I'm feeling a little torn with this situation. The fighting has grown old and I have run out of creative ways to keep them entertained indoors and out of the scorching heat, so the thought of school being only a week away is actually a small source of relief for me. Kinda like, "whew, let some one else entertain and stimulate their minds, so that I may reclaim my television and sink into the sofa with a warm cup of coffee"
That was my little bubble.
Who am I kidding? There will be no sinking into sofa's, chairs or anything that resembles a seat. My 7 month old baby BOY, who is absolutely the worlds cutest most handsome baby boy ever, is just that, a BOY. He started crawling the last week of his 5th month and is already more adventurous than both of my girls ever where. He has put me back on my game. Last week I found him up on the 4th step of our stair case. Uhm can you say emergency room? Had I not realized it was a little too quiet in the house and gone looking for him, I'm sure we would have had to make a trip to the hospital. Thank God for baby gates!
But, back to what troubles me. I am nervous for my middle schooler. Will she find friends, she is still pretty shy. Will she fit in? She is a book worm and a straight A student. NOT THAT I'M COMPLAINING! I'm beyond proud of her, but there is always that worry for her and the hopes that she doesn't have to sit in the cafeteria alone at lunch.
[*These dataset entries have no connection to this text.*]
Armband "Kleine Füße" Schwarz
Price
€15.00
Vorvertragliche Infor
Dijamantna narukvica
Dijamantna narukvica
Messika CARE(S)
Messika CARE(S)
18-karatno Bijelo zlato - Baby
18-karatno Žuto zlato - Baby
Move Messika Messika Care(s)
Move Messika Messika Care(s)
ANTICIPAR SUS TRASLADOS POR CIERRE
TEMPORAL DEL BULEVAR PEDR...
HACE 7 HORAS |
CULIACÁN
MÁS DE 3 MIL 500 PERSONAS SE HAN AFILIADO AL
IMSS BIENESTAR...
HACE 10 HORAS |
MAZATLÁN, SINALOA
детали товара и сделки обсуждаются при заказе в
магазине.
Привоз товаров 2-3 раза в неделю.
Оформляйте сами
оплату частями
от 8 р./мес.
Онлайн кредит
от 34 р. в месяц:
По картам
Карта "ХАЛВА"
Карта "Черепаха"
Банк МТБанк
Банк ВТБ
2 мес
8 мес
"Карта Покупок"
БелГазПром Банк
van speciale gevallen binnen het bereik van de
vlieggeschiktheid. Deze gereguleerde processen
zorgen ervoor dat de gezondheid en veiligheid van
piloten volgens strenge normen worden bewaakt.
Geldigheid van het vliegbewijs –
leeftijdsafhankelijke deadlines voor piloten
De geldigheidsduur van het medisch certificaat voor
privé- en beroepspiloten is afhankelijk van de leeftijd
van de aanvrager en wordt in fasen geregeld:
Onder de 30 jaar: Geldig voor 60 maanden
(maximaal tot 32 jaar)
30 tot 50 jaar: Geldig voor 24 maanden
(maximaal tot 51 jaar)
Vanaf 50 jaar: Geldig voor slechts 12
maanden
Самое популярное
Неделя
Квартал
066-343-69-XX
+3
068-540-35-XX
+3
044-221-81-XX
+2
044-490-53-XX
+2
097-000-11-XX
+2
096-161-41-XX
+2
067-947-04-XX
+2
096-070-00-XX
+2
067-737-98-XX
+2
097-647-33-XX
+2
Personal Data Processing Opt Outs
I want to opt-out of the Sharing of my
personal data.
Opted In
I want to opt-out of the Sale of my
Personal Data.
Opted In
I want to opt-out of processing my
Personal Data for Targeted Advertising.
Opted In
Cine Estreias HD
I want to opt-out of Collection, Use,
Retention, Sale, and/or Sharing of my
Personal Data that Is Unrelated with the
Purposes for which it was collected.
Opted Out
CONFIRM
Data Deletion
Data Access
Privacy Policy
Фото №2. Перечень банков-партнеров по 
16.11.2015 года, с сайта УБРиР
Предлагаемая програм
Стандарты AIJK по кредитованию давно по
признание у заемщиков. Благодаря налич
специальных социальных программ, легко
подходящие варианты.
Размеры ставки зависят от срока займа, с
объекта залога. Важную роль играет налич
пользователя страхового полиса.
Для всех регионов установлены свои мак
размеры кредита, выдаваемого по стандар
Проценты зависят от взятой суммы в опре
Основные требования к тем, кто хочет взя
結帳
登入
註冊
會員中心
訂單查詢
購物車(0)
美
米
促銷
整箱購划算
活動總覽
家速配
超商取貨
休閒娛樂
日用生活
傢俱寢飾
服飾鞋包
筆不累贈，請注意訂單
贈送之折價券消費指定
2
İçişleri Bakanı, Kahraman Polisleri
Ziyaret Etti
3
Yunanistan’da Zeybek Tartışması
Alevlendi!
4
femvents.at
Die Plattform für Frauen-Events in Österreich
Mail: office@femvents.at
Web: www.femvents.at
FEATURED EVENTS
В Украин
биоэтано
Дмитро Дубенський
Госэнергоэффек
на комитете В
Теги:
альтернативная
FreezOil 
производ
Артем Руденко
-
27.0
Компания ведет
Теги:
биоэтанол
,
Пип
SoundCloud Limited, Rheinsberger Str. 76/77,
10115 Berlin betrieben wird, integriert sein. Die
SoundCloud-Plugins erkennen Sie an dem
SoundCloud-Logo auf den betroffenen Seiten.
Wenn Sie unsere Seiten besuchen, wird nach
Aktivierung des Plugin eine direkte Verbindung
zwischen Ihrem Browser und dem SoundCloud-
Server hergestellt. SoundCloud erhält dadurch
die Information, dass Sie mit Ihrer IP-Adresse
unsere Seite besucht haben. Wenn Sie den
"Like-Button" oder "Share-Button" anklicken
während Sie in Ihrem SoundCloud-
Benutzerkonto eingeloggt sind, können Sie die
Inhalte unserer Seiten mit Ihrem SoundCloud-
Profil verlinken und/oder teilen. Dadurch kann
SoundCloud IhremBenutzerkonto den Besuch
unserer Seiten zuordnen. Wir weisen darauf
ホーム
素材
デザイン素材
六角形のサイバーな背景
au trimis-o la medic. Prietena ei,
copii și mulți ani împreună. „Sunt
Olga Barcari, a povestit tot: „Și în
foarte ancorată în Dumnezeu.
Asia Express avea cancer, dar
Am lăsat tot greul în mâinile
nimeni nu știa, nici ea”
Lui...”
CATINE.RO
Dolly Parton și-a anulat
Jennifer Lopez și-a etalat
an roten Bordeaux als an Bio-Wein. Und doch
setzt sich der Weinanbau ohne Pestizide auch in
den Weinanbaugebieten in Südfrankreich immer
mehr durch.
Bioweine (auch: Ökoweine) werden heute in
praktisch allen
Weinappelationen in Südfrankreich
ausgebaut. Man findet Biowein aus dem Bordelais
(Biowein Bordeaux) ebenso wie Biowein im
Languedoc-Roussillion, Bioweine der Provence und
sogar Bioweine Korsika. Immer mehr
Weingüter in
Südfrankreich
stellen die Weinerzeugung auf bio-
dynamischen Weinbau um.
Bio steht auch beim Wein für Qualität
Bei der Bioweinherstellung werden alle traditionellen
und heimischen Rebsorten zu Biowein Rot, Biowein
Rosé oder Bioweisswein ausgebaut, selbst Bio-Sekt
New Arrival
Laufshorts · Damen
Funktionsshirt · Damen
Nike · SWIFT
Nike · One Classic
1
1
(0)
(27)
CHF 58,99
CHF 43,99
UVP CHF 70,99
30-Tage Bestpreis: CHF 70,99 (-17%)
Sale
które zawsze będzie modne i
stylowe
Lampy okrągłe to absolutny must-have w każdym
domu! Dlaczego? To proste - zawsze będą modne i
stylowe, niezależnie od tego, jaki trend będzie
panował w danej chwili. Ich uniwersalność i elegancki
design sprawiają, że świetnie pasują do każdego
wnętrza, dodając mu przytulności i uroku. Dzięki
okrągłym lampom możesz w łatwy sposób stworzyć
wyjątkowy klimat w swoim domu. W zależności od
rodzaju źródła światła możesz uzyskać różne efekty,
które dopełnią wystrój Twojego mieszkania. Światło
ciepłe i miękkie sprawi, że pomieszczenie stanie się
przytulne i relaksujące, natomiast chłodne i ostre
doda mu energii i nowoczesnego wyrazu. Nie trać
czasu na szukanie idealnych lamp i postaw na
I hope and pray that she has an easy year. But, I know she will be OK. At least I have tried to convince myself of that lately.
I am also feeling guilty about sending the 4 year old to school. She doesn't have to go. Pre-K is not mandatory. I just want her to go. I know she needs it. Like a flower needs water, this child, my middle child requires lots of attention. She tends top get into trouble when she is bored. Am I making a mistake? Should I have kept her home with me for one last year? Part of me says keep her home, but the part of me that catches her, lost in some lame TV show not at all suitable for her age, reminds me that giving her a head start in school can only be a good thing. I can see her now. Coming home with a smile that could light up a room, and in her proud tiny hand, a work of art made out of elbow noodles, or some other pasta.
NO, I'm not making the wrong decision. No, I'm not a bad mother for wanting them to be apart. Remember that old cliche, Absence makes the heart grow fonder. I think this will be true for all of us.
Now, I must end this post, not because its entirely too long, but because once again, the coo's and babbles are no longer audible......Baby Boy WHERE are you??????